Upcoming event

68 Ga-PSMA PET/CT tumour intensity pre-operatively predicts adverse pathological outcomes and progression-free survival in localised prostate cancer

  • Matthew J. Roberts,
  • Andrew Morton,
  • Peter Donato,
  • Samuel Kyle,
  • David A. Pattison,
  • Paul Thomas,
  • Geoff Coughlin,
  • Rachel Esler,
  • Nigel Dunglison,
  • Robert A. Gardiner,
  • Suhail A. Doi,
  • Louise Emmett,
  • John Yaxley

Publication: European Journal of Nuclear Medicine and Molecular Imaging 2020 Jul 28, July 2020

Purpose

Prostate-specific membrane antigen (PSMA) positron emission tomography (PSMA-PET) improves prostate cancer staging. Intraprostatic PSMA intensity may predict clinically relevant oncological outcomes. The aim of this study was to investigate the relationship between intraprostatic PSMA intensity and adverse pathology outcomes, including biochemical progression-free survival (PFS) after radical prostatectomy.

Methods

This is a cohort study of 71 patients with MRI-guided, biopsy-proven prostate cancer and pre-operative 68Ga-PSMA-11 PET/CT prior to radical prostatectomy (RP).

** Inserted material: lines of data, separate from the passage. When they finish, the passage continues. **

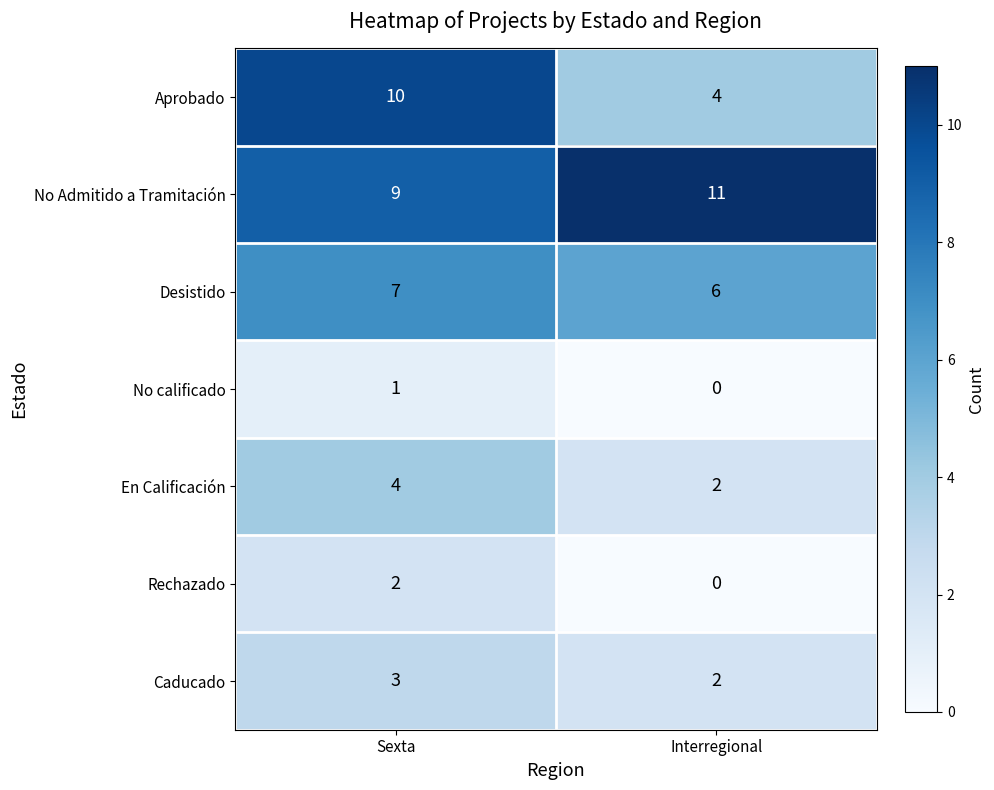

Reading left to right, extract all data points from this chart.

Aprobado: Sexta=10	Interregional=4
No Admitido a Tramitación: Sexta=9	Interregional=11
Desistido: Sexta=7	Interregional=6
No calificado: Sexta=1	Interregional=0
En Calificación: Sexta=4	Interregional=2
Rechazado: Sexta=2	Interregional=0
Caducado: Sexta=3	Interregional=2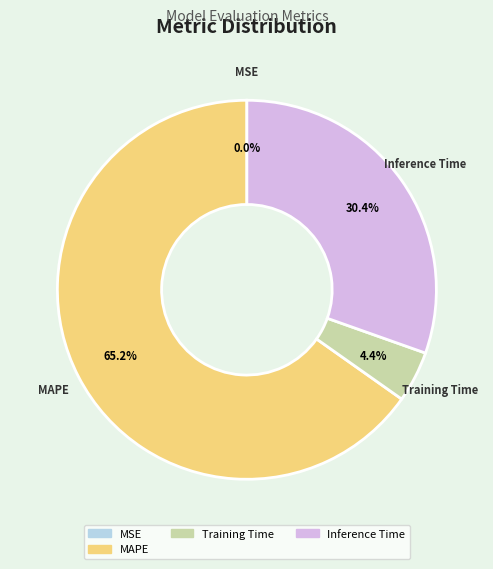

Does any single category account for the majority?

Yes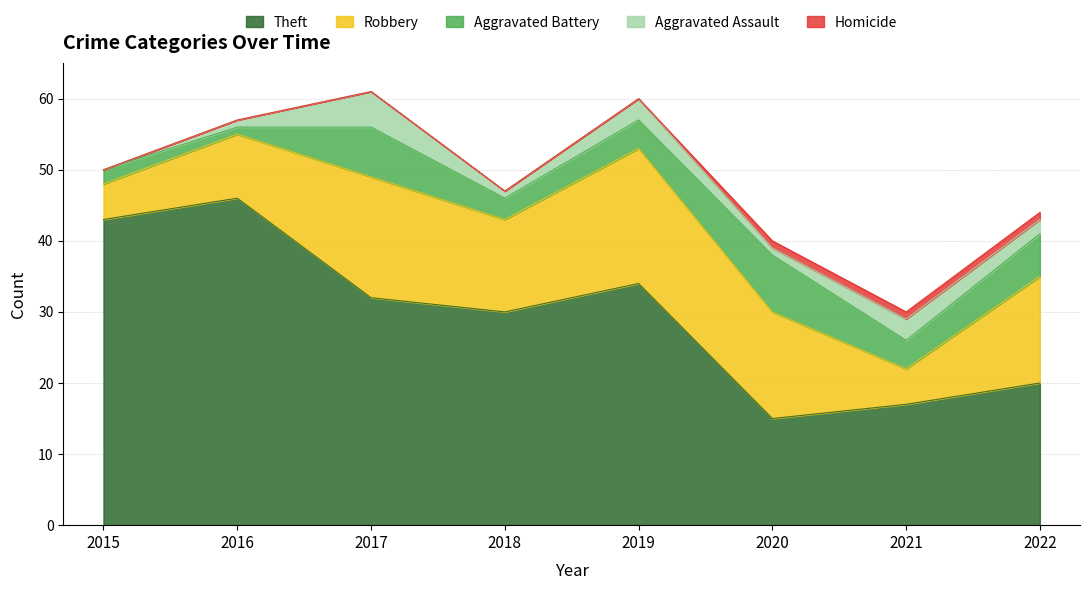

Reading left to right, what are all the values shown in this chart?

Theft: 2015=43	2016=46	2017=32	2018=30	2019=34	2020=15	2021=17	2022=20
Robbery: 2015=5	2016=9	2017=17	2018=13	2019=19	2020=15	2021=5	2022=15
Aggravated Battery: 2015=2	2016=1	2017=7	2018=3	2019=4	2020=8	2021=4	2022=6
Aggravated Assault: 2015=0	2016=1	2017=5	2018=1	2019=3	2020=1	2021=3	2022=2
Homicide: 2015=0	2016=0	2017=0	2018=0	2019=0	2020=1	2021=1	2022=1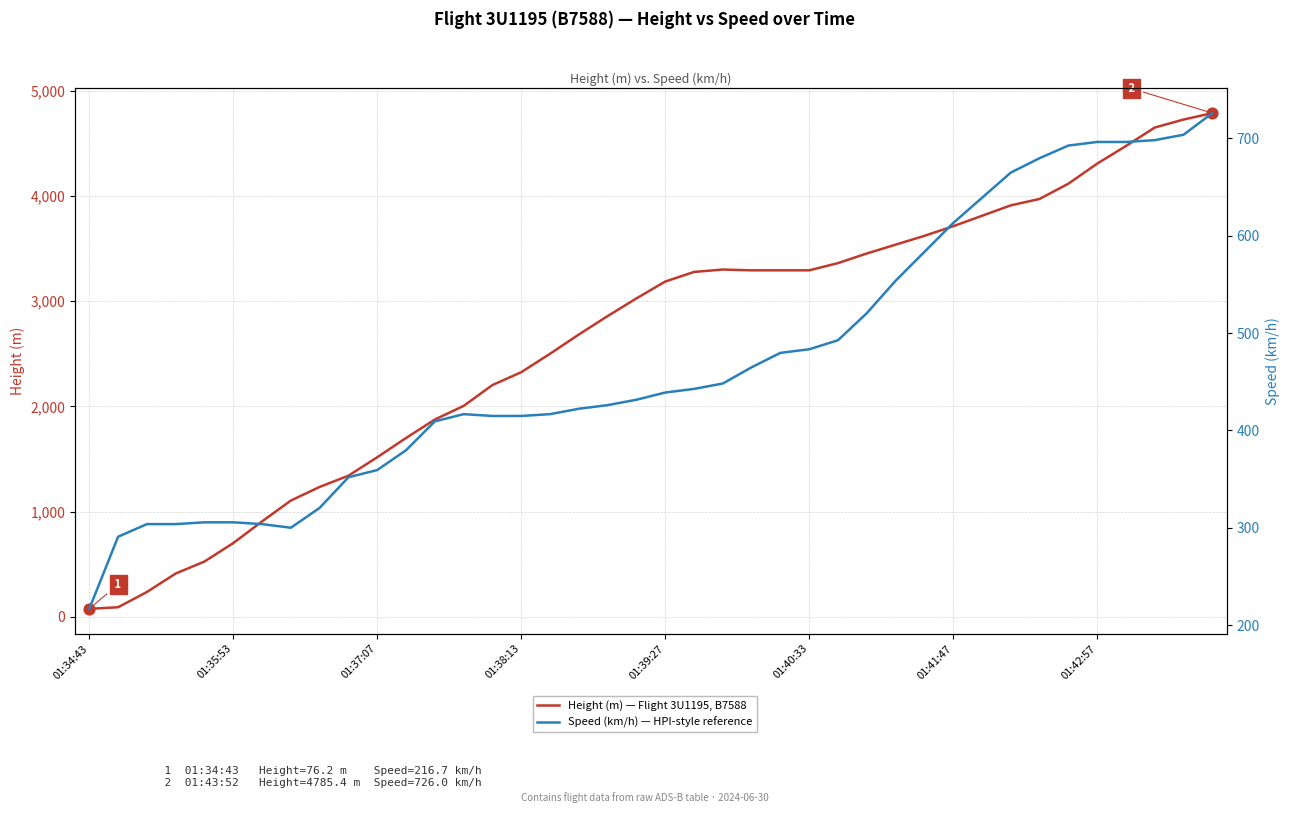

At which category is the sum across all series the highest?

39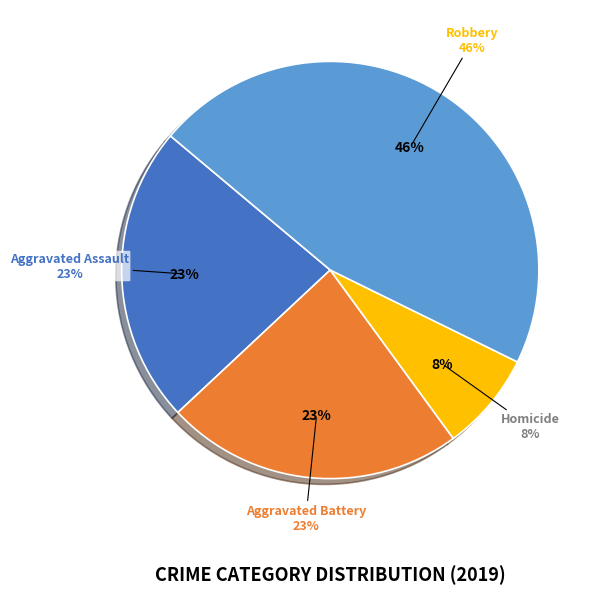

To the nearest percent, what percentage of the pie is Aggravated Assault?

23%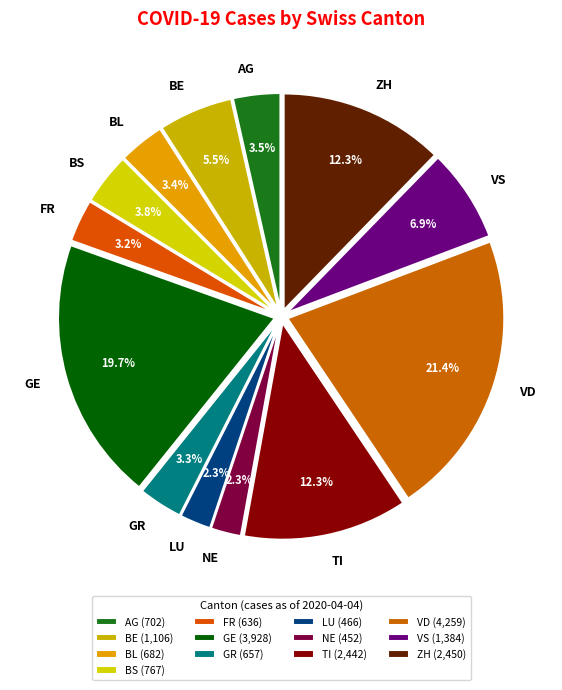

To the nearest percent, what portion does GR represent?

3%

Intraprostatic PSMA intensity was correlated to adverse pathology outcomes (Gleason score and upgrading from biopsy, pathological stage) and PFS using multivariate statistical analysis.

Results

68Ga-PSMA-11 PET/CT intensity in vivo predicted all of Gleason score on RP, upgrading from biopsy to RP histopathology, pathological stage, positive surgical margins and PFS. 74.6% (53/71) of patients were free from progression at a median follow-up of 19.5 months (0.4–48 months). Predictive accuracy was particularly enhanced by PSMA among patients with biopsy Gleason score ≤ 3 + 4 (n = 39) as the most significant predictor of PFS according to Cox-proportional hazards regression. Cox-regression adjusted survival analysis predicted a 5.48-fold increase in hazard for Gleason score ≤ 3 + 4 patients with high (SUVmax > 8) compared with low (SUVmax < 8) PSMA intensity.

Conclusion

Intraprostatic 68Ga-PSMA-11 intensity is prognostic and may be a valuable new biomarker in localised prostate cancer, especially in men with biopsy-proven Gleason 3 + 4 disease considering an initial approach of active surveillance or focal therapy.